### EXERCISE OBJECTIVE
Print the data that follows exactly, leaving nothing out.

(Scene edit records)

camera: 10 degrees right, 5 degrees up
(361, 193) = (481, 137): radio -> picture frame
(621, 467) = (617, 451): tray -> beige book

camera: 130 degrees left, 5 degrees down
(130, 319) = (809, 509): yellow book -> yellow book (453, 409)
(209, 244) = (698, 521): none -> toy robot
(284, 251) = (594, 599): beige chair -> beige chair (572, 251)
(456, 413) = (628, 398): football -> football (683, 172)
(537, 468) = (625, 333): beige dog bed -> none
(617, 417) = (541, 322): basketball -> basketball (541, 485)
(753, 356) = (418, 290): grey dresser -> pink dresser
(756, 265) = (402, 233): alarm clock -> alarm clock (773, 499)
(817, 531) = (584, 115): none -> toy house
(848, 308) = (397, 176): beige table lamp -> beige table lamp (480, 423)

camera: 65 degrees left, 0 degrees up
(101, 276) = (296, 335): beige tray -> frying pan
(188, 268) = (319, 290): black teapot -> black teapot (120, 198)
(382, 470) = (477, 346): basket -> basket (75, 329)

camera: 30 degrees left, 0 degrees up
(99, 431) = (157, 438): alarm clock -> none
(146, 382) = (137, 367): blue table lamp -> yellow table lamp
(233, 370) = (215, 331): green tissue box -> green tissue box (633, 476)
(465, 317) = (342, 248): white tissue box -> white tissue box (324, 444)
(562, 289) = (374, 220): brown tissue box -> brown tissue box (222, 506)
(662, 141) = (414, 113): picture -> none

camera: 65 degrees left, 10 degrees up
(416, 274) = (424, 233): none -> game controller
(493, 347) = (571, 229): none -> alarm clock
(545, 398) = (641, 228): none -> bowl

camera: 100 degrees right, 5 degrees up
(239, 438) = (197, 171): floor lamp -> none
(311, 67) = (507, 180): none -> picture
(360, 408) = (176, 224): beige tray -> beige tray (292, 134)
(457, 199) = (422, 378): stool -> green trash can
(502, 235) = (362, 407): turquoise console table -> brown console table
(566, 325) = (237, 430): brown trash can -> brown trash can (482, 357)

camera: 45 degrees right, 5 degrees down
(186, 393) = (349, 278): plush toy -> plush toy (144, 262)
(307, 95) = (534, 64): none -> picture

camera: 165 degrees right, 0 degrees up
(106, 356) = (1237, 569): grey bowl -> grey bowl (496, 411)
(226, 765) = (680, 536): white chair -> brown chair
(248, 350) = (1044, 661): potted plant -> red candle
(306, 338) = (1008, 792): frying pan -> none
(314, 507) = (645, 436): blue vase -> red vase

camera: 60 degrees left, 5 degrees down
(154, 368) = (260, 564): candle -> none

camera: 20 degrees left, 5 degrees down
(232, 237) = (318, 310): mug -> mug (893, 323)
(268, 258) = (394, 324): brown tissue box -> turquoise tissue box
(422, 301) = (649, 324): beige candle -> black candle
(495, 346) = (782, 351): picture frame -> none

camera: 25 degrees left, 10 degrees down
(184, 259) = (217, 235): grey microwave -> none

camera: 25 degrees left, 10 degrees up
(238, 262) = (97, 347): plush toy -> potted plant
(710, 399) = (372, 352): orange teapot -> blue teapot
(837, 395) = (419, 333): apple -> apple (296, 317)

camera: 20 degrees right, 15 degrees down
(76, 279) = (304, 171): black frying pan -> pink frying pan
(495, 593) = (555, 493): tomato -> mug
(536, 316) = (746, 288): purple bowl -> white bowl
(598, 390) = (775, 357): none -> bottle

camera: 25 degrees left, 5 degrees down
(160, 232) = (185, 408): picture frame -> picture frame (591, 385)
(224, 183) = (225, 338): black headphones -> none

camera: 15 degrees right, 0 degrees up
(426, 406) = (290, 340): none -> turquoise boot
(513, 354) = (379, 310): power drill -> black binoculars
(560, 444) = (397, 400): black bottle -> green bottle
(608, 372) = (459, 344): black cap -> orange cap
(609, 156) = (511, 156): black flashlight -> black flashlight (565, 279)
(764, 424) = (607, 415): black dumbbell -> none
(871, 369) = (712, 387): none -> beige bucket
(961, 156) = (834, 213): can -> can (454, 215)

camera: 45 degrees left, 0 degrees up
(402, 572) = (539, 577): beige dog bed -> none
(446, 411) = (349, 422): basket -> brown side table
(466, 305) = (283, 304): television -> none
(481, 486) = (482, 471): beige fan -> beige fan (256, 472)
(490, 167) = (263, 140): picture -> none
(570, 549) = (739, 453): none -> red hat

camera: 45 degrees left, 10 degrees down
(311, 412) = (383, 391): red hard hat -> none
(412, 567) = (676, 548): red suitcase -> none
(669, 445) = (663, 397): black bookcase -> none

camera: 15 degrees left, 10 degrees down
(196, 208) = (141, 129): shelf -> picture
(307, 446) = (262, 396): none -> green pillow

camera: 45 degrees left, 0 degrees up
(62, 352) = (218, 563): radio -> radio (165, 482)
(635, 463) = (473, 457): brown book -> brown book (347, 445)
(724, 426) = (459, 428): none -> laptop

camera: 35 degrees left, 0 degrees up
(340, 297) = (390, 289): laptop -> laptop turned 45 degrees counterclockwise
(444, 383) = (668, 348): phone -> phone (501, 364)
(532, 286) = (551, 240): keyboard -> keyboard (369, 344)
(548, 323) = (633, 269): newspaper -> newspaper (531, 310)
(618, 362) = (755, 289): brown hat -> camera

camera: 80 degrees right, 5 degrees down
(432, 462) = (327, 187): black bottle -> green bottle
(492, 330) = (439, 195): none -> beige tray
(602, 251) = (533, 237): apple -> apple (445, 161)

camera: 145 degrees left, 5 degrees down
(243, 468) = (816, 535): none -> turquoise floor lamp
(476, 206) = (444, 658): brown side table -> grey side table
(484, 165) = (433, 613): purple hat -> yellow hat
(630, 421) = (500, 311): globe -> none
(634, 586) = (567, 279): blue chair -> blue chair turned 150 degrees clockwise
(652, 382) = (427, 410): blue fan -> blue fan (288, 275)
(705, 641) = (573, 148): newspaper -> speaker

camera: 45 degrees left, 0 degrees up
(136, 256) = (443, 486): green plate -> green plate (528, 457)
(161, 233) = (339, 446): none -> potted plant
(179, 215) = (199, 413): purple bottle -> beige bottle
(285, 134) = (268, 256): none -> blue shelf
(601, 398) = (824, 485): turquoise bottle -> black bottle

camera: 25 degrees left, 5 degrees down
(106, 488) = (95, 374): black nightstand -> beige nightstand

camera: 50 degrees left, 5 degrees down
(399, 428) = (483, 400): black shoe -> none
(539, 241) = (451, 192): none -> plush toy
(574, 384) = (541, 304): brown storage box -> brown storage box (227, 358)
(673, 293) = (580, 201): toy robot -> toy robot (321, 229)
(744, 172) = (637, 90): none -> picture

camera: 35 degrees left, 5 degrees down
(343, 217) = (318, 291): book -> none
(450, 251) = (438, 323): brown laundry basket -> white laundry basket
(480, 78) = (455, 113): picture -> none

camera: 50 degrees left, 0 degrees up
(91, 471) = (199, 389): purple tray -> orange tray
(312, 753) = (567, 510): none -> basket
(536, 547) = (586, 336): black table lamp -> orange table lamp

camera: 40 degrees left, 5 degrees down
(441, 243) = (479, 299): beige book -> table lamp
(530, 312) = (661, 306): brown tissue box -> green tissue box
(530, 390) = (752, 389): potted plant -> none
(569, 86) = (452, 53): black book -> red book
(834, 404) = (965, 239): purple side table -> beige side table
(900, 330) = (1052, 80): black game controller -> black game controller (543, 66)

### TASK ANSWER
camera: 10 degrees right, 5 degrees up
(361, 193) = (481, 137): radio -> picture frame
(621, 467) = (617, 451): tray -> beige book

camera: 130 degrees left, 5 degrees down
(130, 319) = (809, 509): yellow book -> yellow book (453, 409)
(209, 244) = (698, 521): none -> toy robot
(284, 251) = (594, 599): beige chair -> beige chair (572, 251)
(456, 413) = (628, 398): football -> football (683, 172)
(537, 468) = (625, 333): beige dog bed -> none
(617, 417) = (541, 322): basketball -> basketball (541, 485)
(753, 356) = (418, 290): grey dresser -> pink dresser
(756, 265) = (402, 233): alarm clock -> alarm clock (773, 499)
(817, 531) = (584, 115): none -> toy house
(848, 308) = (397, 176): beige table lamp -> beige table lamp (480, 423)

camera: 65 degrees left, 0 degrees up
(101, 276) = (296, 335): beige tray -> frying pan
(188, 268) = (319, 290): black teapot -> black teapot (120, 198)
(382, 470) = (477, 346): basket -> basket (75, 329)

camera: 30 degrees left, 0 degrees up
(99, 431) = (157, 438): alarm clock -> none
(146, 382) = (137, 367): blue table lamp -> yellow table lamp
(233, 370) = (215, 331): green tissue box -> green tissue box (633, 476)
(465, 317) = (342, 248): white tissue box -> white tissue box (324, 444)
(562, 289) = (374, 220): brown tissue box -> brown tissue box (222, 506)
(662, 141) = (414, 113): picture -> none

camera: 65 degrees left, 10 degrees up
(416, 274) = (424, 233): none -> game controller
(493, 347) = (571, 229): none -> alarm clock
(545, 398) = (641, 228): none -> bowl

camera: 100 degrees right, 5 degrees up
(239, 438) = (197, 171): floor lamp -> none
(311, 67) = (507, 180): none -> picture
(360, 408) = (176, 224): beige tray -> beige tray (292, 134)
(457, 199) = (422, 378): stool -> green trash can
(502, 235) = (362, 407): turquoise console table -> brown console table
(566, 325) = (237, 430): brown trash can -> brown trash can (482, 357)

camera: 45 degrees right, 5 degrees down
(186, 393) = (349, 278): plush toy -> plush toy (144, 262)
(307, 95) = (534, 64): none -> picture

camera: 165 degrees right, 0 degrees up
(106, 356) = (1237, 569): grey bowl -> grey bowl (496, 411)
(226, 765) = (680, 536): white chair -> brown chair
(248, 350) = (1044, 661): potted plant -> red candle
(306, 338) = (1008, 792): frying pan -> none
(314, 507) = (645, 436): blue vase -> red vase

camera: 60 degrees left, 5 degrees down
(154, 368) = (260, 564): candle -> none

camera: 20 degrees left, 5 degrees down
(232, 237) = (318, 310): mug -> mug (893, 323)
(268, 258) = (394, 324): brown tissue box -> turquoise tissue box
(422, 301) = (649, 324): beige candle -> black candle
(495, 346) = (782, 351): picture frame -> none

camera: 25 degrees left, 10 degrees down
(184, 259) = (217, 235): grey microwave -> none

camera: 25 degrees left, 10 degrees up
(238, 262) = (97, 347): plush toy -> potted plant
(710, 399) = (372, 352): orange teapot -> blue teapot
(837, 395) = (419, 333): apple -> apple (296, 317)

camera: 20 degrees right, 15 degrees down
(76, 279) = (304, 171): black frying pan -> pink frying pan
(495, 593) = (555, 493): tomato -> mug
(536, 316) = (746, 288): purple bowl -> white bowl
(598, 390) = (775, 357): none -> bottle

camera: 25 degrees left, 5 degrees down
(160, 232) = (185, 408): picture frame -> picture frame (591, 385)
(224, 183) = (225, 338): black headphones -> none

camera: 15 degrees right, 0 degrees up
(426, 406) = (290, 340): none -> turquoise boot
(513, 354) = (379, 310): power drill -> black binoculars
(560, 444) = (397, 400): black bottle -> green bottle
(608, 372) = (459, 344): black cap -> orange cap
(609, 156) = (511, 156): black flashlight -> black flashlight (565, 279)
(764, 424) = (607, 415): black dumbbell -> none
(871, 369) = (712, 387): none -> beige bucket
(961, 156) = (834, 213): can -> can (454, 215)

camera: 45 degrees left, 0 degrees up
(402, 572) = (539, 577): beige dog bed -> none
(446, 411) = (349, 422): basket -> brown side table
(466, 305) = (283, 304): television -> none
(481, 486) = (482, 471): beige fan -> beige fan (256, 472)
(490, 167) = (263, 140): picture -> none
(570, 549) = (739, 453): none -> red hat

camera: 45 degrees left, 10 degrees down
(311, 412) = (383, 391): red hard hat -> none
(412, 567) = (676, 548): red suitcase -> none
(669, 445) = (663, 397): black bookcase -> none

camera: 15 degrees left, 10 degrees down
(196, 208) = (141, 129): shelf -> picture
(307, 446) = (262, 396): none -> green pillow

camera: 45 degrees left, 0 degrees up
(62, 352) = (218, 563): radio -> radio (165, 482)
(635, 463) = (473, 457): brown book -> brown book (347, 445)
(724, 426) = (459, 428): none -> laptop

camera: 35 degrees left, 0 degrees up
(340, 297) = (390, 289): laptop -> laptop turned 45 degrees counterclockwise
(444, 383) = (668, 348): phone -> phone (501, 364)
(532, 286) = (551, 240): keyboard -> keyboard (369, 344)
(548, 323) = (633, 269): newspaper -> newspaper (531, 310)
(618, 362) = (755, 289): brown hat -> camera

camera: 80 degrees right, 5 degrees down
(432, 462) = (327, 187): black bottle -> green bottle
(492, 330) = (439, 195): none -> beige tray
(602, 251) = (533, 237): apple -> apple (445, 161)

camera: 145 degrees left, 5 degrees down
(243, 468) = (816, 535): none -> turquoise floor lamp
(476, 206) = (444, 658): brown side table -> grey side table
(484, 165) = (433, 613): purple hat -> yellow hat
(630, 421) = (500, 311): globe -> none
(634, 586) = (567, 279): blue chair -> blue chair turned 150 degrees clockwise
(652, 382) = (427, 410): blue fan -> blue fan (288, 275)
(705, 641) = (573, 148): newspaper -> speaker

camera: 45 degrees left, 0 degrees up
(136, 256) = (443, 486): green plate -> green plate (528, 457)
(161, 233) = (339, 446): none -> potted plant
(179, 215) = (199, 413): purple bottle -> beige bottle
(285, 134) = (268, 256): none -> blue shelf
(601, 398) = (824, 485): turquoise bottle -> black bottle

camera: 25 degrees left, 5 degrees down
(106, 488) = (95, 374): black nightstand -> beige nightstand

camera: 50 degrees left, 5 degrees down
(399, 428) = (483, 400): black shoe -> none
(539, 241) = (451, 192): none -> plush toy
(574, 384) = (541, 304): brown storage box -> brown storage box (227, 358)
(673, 293) = (580, 201): toy robot -> toy robot (321, 229)
(744, 172) = (637, 90): none -> picture

camera: 35 degrees left, 5 degrees down
(343, 217) = (318, 291): book -> none
(450, 251) = (438, 323): brown laundry basket -> white laundry basket
(480, 78) = (455, 113): picture -> none

camera: 50 degrees left, 0 degrees up
(91, 471) = (199, 389): purple tray -> orange tray
(312, 753) = (567, 510): none -> basket
(536, 547) = (586, 336): black table lamp -> orange table lamp

camera: 40 degrees left, 5 degrees down
(441, 243) = (479, 299): beige book -> table lamp
(530, 312) = (661, 306): brown tissue box -> green tissue box
(530, 390) = (752, 389): potted plant -> none
(569, 86) = (452, 53): black book -> red book
(834, 404) = (965, 239): purple side table -> beige side table
(900, 330) = (1052, 80): black game controller -> black game controller (543, 66)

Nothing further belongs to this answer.